Salimos del pueblo de Ginés casi a la hora de merendar y paramos en el kilómetro ciento trece de la carretera de Teruel a Sagunto, para repostar. Aquel fue un día memorable para Ginés y también para mí, por lo que sucedió luego. Ginés había conseguido sacarme de mi letargo veraniego y montarme en su vehículo adaptado —conduce él, que tiene polio, un coche peculiar, con el acelerador, el cambio de marchas y el freno en el volante— para llevarme hasta su pueblo y enseñarme la que fuera la casa de sus padres y que ahora es una ruina en una aldea piojosa que ni recuerdo cómo se llama. Ginés se ha pasado media vida cantando las alabanzas de su pueblo y ahora que estoy jubilado pretende que pasemos una temporada allí los dos solos y tal. Como es buena gente, no quiero contrariarle, pero no voy a permitir que con su insistencia me apee de mis principios. Estaría dispuesto a sacrificar mi amistad con Ginés si vuelve a proponerme la idea. La explicación ya se verá.

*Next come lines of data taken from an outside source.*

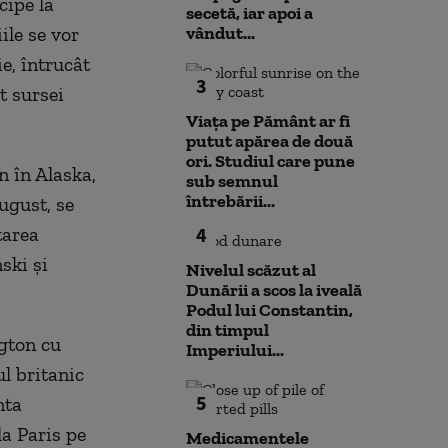
cipe la
secetă, iar apoi a
ile se vor
vândut...
e, întrucât
3
t sursei
Viața pe Pământ ar fi
putut apărea de două
ori. Studiul care pune
n în Alaska,
sub semnul
întrebării...
august, se
tarea
4
nski și
Nivelul scăzut al
Dunării a scos la iveală
Podul lui Constantin,
din timpul
ngton cu
Imperiului...
l britanic
5
nta
la Paris pe
Medicamentele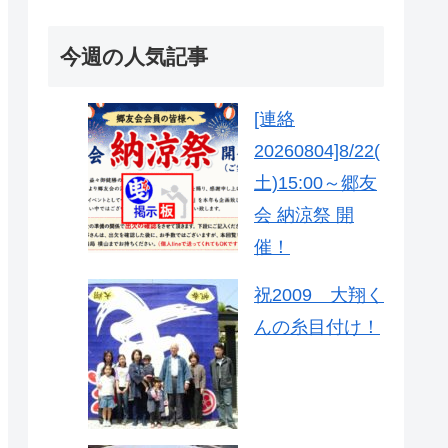
今週の人気記事
[連絡
20260804]8/22(
土)15:00～郷友
会 納涼祭 開
催！
祝2009 大翔く
んの糸目付け！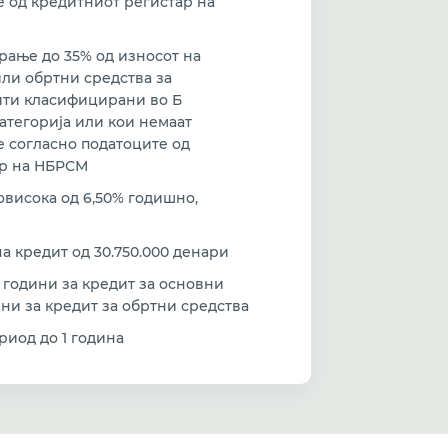
е од кредитниот регистар на
рање до 35% од износот на
или обртни средства за
ити класифицирани во Б
атегорија или кои немаат
е согласно податоците од
ар на НБРСМ
овисока од 6,50% годишно,
а кредит од 30.750.000 денари
 години за кредит за основни
ини за кредит за обртни средства
риод до 1 година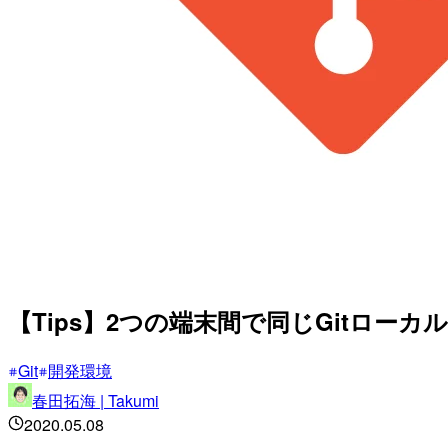
【Tips】2つの端末間で同じGitロー
Git
開発環境
春田拓海 | Takumi
2020.05.08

Repostamos gasolina y le propuse que tomáramos alguna cosa en el bar del área de descanso. El local estaba prácticamente vacío: había un camarero tras la barra y otro que pasaba la fregona en un extremo. En una mesa próxima al televisor, un viejo dormitaba frente un vaso vacío. Ginés pidió un café con leche y una magdalena y se fue al lavabo con paso vacilante. Como, además de cojo, es prostático, supuse que tardaría en volver, así que pedí una cerveza y unos cacahuetes e inicié una conversación con el camarero que me sirvió, un tipo regordete y calvo, de unos cincuenta años y gesto relamido.

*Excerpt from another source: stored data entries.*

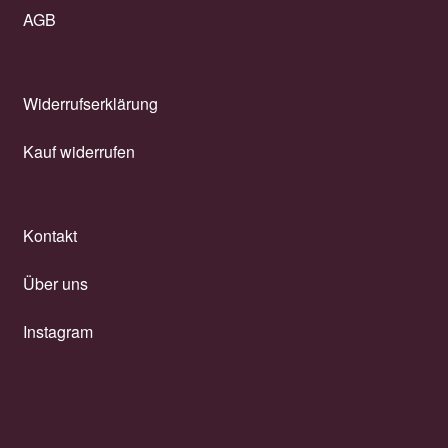
AGB
Widerrufserklärung
Kauf widerrufen
Kontakt
Über uns
Instagram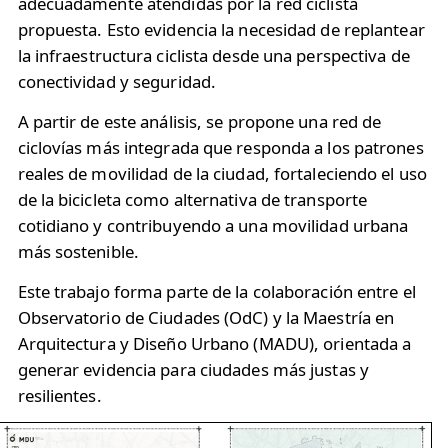
adecuadamente atendidas por la red ciclista
propuesta. Esto evidencia la necesidad de replantear
la infraestructura ciclista desde una perspectiva de
conectividad y seguridad.
A partir de este análisis, se propone una red de
ciclovías más integrada que responda a los patrones
reales de movilidad de la ciudad, fortaleciendo el uso
de la bicicleta como alternativa de transporte
cotidiano y contribuyendo a una movilidad urbana
más sostenible.
Este trabajo forma parte de la colaboración entre el
Observatorio de Ciudades (OdC) y la Maestría en
Arquitectura y Diseño Urbano (MADU), orientada a
generar evidencia para ciudades más justas y
resilientes.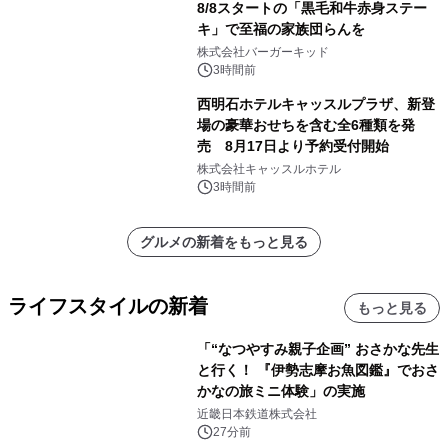
8/8スタートの「黒毛和牛赤身ステー
キ」で至福の家族団らんを
株式会社バーガーキッド
3時間前
西明石ホテルキャッスルプラザ、新登
場の豪華おせちを含む全6種類を発
売 8月17日より予約受付開始
株式会社キャッスルホテル
3時間前
グルメの新着をもっと見る
ライフスタイルの新着
もっと見る
「“なつやすみ親子企画” おさかな先生
と行く！ 『伊勢志摩お魚図鑑』でおさ
かなの旅ミニ体験」の実施
近畿日本鉄道株式会社
27分前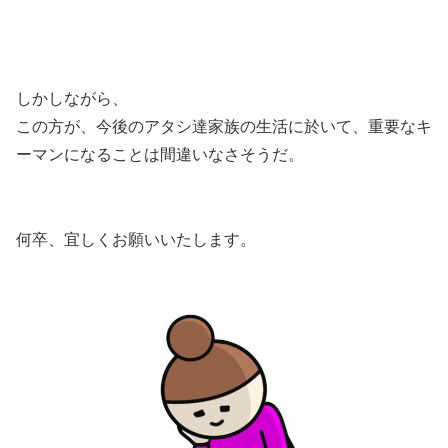
しかしながら、
この方が、今後のアタシ達家族の生活に於いて、重要なキ
ーマンになることは間違いなさそうだ。
何卒、宜しくお願いいたします。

—¿Ha reparado usted —le pregunté señalando al joven de la fregona— que aquel otro camarero se parece mucho al rubio de Los Morancos?
—¿Cómo no voy a reparar en eso…, si es mi pareja? —respondió con orgullo— Se llama Juan y ya llevamos catorce años juntos. Él dice que es primo lejano de Los Morancos.

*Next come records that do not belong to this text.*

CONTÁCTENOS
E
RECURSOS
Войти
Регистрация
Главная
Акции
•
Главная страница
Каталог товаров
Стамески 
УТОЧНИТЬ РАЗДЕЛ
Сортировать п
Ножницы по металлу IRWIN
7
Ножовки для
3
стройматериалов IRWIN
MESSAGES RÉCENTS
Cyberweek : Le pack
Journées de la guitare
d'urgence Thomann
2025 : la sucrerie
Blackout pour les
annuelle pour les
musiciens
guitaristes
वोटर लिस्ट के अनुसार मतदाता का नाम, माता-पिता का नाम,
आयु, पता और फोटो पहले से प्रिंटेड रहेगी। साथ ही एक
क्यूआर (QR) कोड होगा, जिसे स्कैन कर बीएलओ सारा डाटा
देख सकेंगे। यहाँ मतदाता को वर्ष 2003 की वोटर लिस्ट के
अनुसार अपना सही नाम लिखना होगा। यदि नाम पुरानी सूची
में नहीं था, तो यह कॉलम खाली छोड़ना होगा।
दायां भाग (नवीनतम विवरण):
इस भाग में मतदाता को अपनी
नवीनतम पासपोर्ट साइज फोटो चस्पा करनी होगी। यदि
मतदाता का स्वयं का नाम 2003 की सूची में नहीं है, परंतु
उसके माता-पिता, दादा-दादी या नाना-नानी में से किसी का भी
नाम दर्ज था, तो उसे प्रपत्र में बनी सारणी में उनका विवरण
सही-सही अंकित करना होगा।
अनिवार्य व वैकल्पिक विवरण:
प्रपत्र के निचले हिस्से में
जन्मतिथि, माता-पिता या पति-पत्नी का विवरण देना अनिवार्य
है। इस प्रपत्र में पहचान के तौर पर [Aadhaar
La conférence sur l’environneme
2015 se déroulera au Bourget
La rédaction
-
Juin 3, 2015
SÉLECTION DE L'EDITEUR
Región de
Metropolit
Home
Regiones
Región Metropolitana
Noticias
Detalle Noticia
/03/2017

La situación me sorprendió. No es que ignore cómo van estas cosas en el colectivo del arco iris, pero es que las diferencias entre el camarero gordito y su pareja eran notables. El uno, cincuentón, bajito, calvo y con panza. El otro, joven, alto, delgado y rubio, con un moñete en la cabeza y repelado por los laterales. Al gordito se le notaba bastante la pluma. Al otro, ni me fijé.
—¡Catorce años ya! —afirmé con aire pensativo— ¡Eso sí que es una pareja estable!
—Desde luego, estamos casados —continuó— y ahora vamos a adoptar una niña que nos permita experimentar la paternidad. La hemos encargado en China, que son más baratas y las traen enseguida.
En ese momento, Ginés salía del lavabo, abrochándose la bragueta y caminando a saltitos hacia la mesa donde yo estaba sentado. Quizá por el cansancio del día o por la emoción del momento se balanceaba más que de costumbre. El camarero nos miró al uno y al otro y no se le ocurrió otra cosa que preguntar:
—¿Y vosotros? ¿Cuánto tiempo lleváis juntos?
—¿Cómo? —me alteré.
—Sí. ¿Qué cuánto lleváis juntos? ¿Tenéis hijos? —la pregunta me dejó traspuesto—. Pues deberíais pensarlo. Un hijo hace mucha compañía. Con los casados, los trámites son más rápidos.
Me levanté con furia de la mesa y derramé sin querer el café con leche y la cerveza. Agarré a Ginés por el brazo y salimos del bar a toda prisa y sin pagar, como hubiera hecho una pareja desavenida. Desde luego, la culpa era de Ginés, con ese bamboleo que consigue con su pierna de trapo. Me hundí en el asiento del coche y no solté palabra hasta Valencia.
Luego, en la cama, avergonzado por los recuerdos del día, me prometí a mí mismo enseñar a Ginés el paso de la oca u otro gesto marcial que refuerce su masculinidad, como si eso fuera suficiente para evitar confusiones.